----- TEXT PASSAGE

Realities of Moving Abroad

Thirty years ago I was an immigrant in a foreign country, the US.  Two years ago I was an immigrant in Costa Rica and this year I am an immigrant in Belize. You’d think I’d have this ‘moving to a different country’ gig down by now, but the realities of moving abroad are the same in every instance.

Getting to know a new place, much less a new country, is exciting.  Everything is NEW!  There is so much to see and explore.  New activities, new people, new culture.  Although most of the time it is a lot of fun, daily life in developing countries can be frustrating at times.

Moving Abroad vs Vacationing

Beach Paradise has its tradeoffs

Beach Paradise has its tradeoffs

Living somewhere is nothing like vacationing there. One or two weeks of vacationing does not provide a perspective on the daily realities of living in a foreign country. We still have to work and entertain a 3 year old and 1 year old. And we cannot spend money like we are on vacation. We need to watch our expenses, which limits us on all the activities directed towards vacationers.

Vacations are a break from your everyday life, they are not your everyday life. And although the lifestyle of living abroad can be very appealing from the hum-drum of your everyday life, there are lots of conveniences that you will be giving up.  In exchange for the conveniences, you gain experiences.  Currently, we love living on the Caribbean Ocean in Belize.  Living a slower paced life, playing in the waters and watching the palm trees sway are worth the trade off.

The first few days to 2 weeks after moving to a new place are like being on vacation. There is so much excitement about being somewhere new and just seeing all the new places, people, and things. But once the honeymoon of being in a beautiful new place has worn off, the reality of day to day life often sets in. Unforeseen difficulties and feelings of unfamiliarity creep in.  We no longer know where to buy certain products, where to meet other people, where to go for walks or fun, and many other scenarios.  Familiarity is what makes somewhere feel like home and the absence of it can be daunting.

Experiencing the Differences

Everyday life in more developed countries like the US and Canada is very convenient. There are many choices of where to shop, what type of products are offered and services to fill your every whim practically at all times of the day. Life in other countries can be quite different, but that’s why people move.

Here is a list of our experiences that moving abroad has provided us:

  • The pace of life slows.   This is the #1 reason most expats have moved abroad:  a slower, less stressful, simpler way of life. This has its advantages, until you want or need to get something done in a timely fashion. That’s when your patience has to kick in.
  • Product selection can range from okay to dismal. One of the things we struggled with the most is not having the selection of fruits and vegetables we were used to in the states.  However, most fruits and vegetables available are locally grown and once you appreciate them, they are more than you need. This also gives us the satisfaction of supporting the local community and doing our part to lower our consumption of products that require a great amount of energy for production and transportation.
  • The convenience foods you were used to at home will probably be 2-4 times the cost. That favorite cereal, cheese, or fruit is something you may need to sacrifice day to day and only have as a special treat once in a while. Other convenience items like dishwashers are rare. Plus, dishwasher detergent is usually very expensive so we wash dishes the old fashion way even when we did have a dishwasher.

----------
----- RECORDS TO PROCESS

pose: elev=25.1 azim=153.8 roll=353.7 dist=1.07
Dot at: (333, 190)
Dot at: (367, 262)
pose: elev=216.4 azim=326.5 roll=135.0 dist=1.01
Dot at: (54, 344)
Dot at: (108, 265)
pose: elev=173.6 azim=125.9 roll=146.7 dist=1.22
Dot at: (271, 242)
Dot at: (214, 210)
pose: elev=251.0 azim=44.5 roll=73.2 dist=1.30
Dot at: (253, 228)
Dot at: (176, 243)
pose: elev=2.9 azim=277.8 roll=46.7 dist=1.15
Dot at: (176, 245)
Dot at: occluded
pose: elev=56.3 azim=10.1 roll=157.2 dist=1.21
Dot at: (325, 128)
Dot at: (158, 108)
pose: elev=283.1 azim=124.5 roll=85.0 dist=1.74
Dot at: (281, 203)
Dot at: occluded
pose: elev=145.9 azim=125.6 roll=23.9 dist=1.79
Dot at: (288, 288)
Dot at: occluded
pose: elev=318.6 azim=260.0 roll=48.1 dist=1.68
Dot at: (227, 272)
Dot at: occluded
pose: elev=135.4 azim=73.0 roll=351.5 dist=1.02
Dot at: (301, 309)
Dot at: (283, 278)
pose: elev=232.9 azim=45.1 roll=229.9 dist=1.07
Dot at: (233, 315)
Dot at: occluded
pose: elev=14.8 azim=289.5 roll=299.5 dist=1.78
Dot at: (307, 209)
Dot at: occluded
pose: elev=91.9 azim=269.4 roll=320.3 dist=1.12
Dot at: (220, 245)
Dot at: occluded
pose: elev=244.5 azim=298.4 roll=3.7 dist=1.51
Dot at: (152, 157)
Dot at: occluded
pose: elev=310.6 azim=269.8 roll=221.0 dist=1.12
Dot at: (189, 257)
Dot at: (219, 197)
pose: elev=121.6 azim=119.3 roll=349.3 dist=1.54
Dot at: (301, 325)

----------

* WHAT TO WORK ON *
1 – Answer these questions about the passage on moving abroad:
(a) How many years ago was the writer an immigrant in the US?
(b) In which country is the writer an immigrant this year?
(c) Compared with home, how much more do convenience foods probably cost abroad?
2 – Copy out the records from the line containing "pose: elev=244.5 azim=298.4" through the end of the records, unchanged.
The text and the records have no connection to each other.

* THE ANSWERS *
1 –
(a) Thirty years ago.
(b) Belize.
(c) 2-4 times the cost.

2 –
pose: elev=244.5 azim=298.4 roll=3.7 dist=1.51
Dot at: (152, 157)
Dot at: occluded
pose: elev=310.6 azim=269.8 roll=221.0 dist=1.12
Dot at: (189, 257)
Dot at: (219, 197)
pose: elev=121.6 azim=119.3 roll=349.3 dist=1.54
Dot at: (301, 325)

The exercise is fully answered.